The ultimate aim of negotiating frames and footings in conversation is to protect one’s own and other participants’ face at all times. Face is a person’s social need to both belong to a group and be independent of that group.

Members of a cultural group need to feel respected and not impinged upon in their autonomy, pride, and self-sufficiency (negative face). They also need to be reinforced in their view of themselves as polite, considerate, respectful members of their culture (positive face). These two contradictory needs require delicate facework, since it is the interest of all participants in a verbal exchange that everyone maintain both their negative and positive face, so that the exchange can continue.

The negotiation of frames and footings and the facework accomplished in verbal encounters among members of a given social group gives rise to group-specific discourse styles. What distinguish people from different cultures are the different ways they use orate and literate discourse styles in various speech genres for various social purposes.

Conversational style

Conversational style is a person’s way of talking in the management of conversations. In face-to-face verbal exchanges, the choice of orate features of speech can give the participants a feeling of joint interpersonal involvement rather than the sense of detachment or objectivity that comes with the mere transmission of factual information. Different contexts of situation and different contexts of culture call for different conversational styles.

Compare, for example an interview, in which the purpose is to elicit information, and a conversation among friends, where the purpose is to share past experiences.

Interview between a journalist and a young apprentice in Germany:

A: and where do you work?

B: I work in the metal industry

A: uhuh… why did you choose that particular job? In the metal industry?

B: well… it was… so to speak… the job of my dreams. I wanted to work, but not particularly an intellectual job, but a more physical one

A: so… you can say that you chose that job yourself?

B: I chose that job myself

From the controlled, non-overlapping sequence of turns, the interviewer’s attempt at professional, detached objectivity, the cautious responses of the young apprentice desirous to be forthcoming with the required information, we recognize the typical style of a speech event called “interview” This literate journalistic style is quite different from the orate style one may find in a conversation among friends:

A: What I’ve been doing is cutting on my sleep

B: Oy!

### DATA SHOWN:
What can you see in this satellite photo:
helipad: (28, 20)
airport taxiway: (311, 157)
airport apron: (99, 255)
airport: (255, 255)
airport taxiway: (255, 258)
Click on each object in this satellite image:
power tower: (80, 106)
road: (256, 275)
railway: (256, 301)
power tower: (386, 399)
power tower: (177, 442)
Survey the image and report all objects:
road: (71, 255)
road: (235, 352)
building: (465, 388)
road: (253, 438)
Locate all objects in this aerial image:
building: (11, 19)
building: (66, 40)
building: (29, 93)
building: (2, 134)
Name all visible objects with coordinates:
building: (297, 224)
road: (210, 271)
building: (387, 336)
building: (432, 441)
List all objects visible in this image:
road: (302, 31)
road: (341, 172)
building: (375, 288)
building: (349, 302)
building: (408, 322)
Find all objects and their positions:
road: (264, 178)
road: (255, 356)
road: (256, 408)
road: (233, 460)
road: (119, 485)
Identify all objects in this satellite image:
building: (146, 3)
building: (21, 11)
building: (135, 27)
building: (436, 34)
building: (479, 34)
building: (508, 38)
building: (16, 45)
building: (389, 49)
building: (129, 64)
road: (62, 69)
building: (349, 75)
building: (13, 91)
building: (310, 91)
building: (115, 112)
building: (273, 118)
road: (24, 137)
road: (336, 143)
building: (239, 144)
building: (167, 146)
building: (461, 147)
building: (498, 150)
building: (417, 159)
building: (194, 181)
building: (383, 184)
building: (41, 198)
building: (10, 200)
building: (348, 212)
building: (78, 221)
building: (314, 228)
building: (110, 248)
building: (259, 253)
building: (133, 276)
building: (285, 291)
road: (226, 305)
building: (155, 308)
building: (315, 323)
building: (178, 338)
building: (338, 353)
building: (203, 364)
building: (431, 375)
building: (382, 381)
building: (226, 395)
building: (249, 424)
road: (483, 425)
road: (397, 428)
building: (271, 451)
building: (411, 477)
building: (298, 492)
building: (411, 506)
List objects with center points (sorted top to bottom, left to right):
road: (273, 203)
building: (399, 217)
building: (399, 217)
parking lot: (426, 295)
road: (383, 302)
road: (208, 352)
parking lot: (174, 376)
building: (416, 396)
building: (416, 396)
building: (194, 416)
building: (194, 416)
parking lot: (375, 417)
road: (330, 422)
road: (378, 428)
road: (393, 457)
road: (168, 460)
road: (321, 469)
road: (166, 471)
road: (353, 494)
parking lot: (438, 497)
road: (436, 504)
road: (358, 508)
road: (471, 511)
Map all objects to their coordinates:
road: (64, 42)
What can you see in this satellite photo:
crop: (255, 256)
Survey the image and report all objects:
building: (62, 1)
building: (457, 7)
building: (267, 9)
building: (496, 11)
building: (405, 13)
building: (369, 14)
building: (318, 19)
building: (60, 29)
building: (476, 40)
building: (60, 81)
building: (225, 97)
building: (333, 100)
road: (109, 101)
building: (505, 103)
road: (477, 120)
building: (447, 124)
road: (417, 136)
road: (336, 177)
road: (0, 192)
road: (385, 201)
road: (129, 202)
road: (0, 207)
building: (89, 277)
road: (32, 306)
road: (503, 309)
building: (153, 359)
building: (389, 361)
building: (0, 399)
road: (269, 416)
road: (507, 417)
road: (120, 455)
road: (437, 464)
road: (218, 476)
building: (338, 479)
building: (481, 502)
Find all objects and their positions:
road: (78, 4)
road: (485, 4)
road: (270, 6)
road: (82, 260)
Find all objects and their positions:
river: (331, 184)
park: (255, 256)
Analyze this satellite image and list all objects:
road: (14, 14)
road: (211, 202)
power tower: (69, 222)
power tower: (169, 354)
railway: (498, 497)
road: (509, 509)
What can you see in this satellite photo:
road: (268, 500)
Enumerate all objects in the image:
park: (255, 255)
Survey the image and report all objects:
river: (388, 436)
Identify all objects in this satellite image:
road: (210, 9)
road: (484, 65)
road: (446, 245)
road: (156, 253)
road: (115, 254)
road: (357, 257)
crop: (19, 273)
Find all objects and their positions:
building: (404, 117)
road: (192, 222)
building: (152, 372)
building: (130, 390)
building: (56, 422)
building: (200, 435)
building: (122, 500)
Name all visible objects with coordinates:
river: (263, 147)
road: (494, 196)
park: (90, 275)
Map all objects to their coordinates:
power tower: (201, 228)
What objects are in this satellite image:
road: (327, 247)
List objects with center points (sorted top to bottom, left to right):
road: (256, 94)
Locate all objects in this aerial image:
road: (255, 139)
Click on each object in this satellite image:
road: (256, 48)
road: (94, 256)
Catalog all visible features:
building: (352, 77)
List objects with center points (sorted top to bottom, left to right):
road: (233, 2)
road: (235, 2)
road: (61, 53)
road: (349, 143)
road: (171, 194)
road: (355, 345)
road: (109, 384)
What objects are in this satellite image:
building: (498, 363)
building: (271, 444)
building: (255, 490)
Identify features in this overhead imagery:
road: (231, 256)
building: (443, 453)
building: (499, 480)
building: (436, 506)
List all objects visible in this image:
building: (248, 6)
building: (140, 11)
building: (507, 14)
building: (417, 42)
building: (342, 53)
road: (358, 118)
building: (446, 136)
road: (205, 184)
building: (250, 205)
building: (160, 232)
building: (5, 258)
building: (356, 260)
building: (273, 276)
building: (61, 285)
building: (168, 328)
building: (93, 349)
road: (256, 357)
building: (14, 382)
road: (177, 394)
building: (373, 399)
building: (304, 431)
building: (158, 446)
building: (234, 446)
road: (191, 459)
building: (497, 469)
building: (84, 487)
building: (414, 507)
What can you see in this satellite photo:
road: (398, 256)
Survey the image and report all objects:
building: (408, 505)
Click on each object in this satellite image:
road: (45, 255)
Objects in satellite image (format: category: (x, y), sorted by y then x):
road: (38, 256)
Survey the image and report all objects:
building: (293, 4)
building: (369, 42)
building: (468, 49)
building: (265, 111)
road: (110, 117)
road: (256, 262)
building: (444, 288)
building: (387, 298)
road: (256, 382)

### WHAT THE TASK ASKS:
Extend the passage on face and conversational style, picking up right after its last line.

### EXERCISE RESPONSE:
A: And I’ve bee.. and I…

B: I do that too but it’s painful.

A: Yeah, 5-6 hours a night, and

B: Oh God how can you do it. You survive?

Here we can see personal involvement (paralinguistic signals like sighs and interjections, use of personal pronouns), empathy, frequent interruptions, overlaps – high degree of conversational cooperation.

The orate-literate continuum gets realized differently in different cultural genres, but also in different cultural traditions within one genre, such as classroom talk. For example, Indian children from the Warm Springs reservation in Oregon, who are used to learning by silently listening to and watching adults in their family, and by participating in social events within the community as a whole, have a notably different interactional behavior in the classroom than their Anglo-American peers and the teacher, even though all speak English. They mostly remain silent, do not respond to direct solicitations to display their knowledge in public, do not vie for the attention of the teacher, and seem more interested in working together with their peers.

People are able to display a variety of conversational styles in various situations, and one should avoid equating one person or one culture with one discourse style. However, by temperament and upbringing, people tend to prefer one or the other style in a given situation. This styl, in turn, forms part of their cultural identity and sense of self.

The problem in education, in particular, is how to combine different sets of values, different discourse and learning styles so as not to suppress anyone’s sense of worth, yet give everyone access to a dominant conversational style imposed by forces outside the local communities’ control.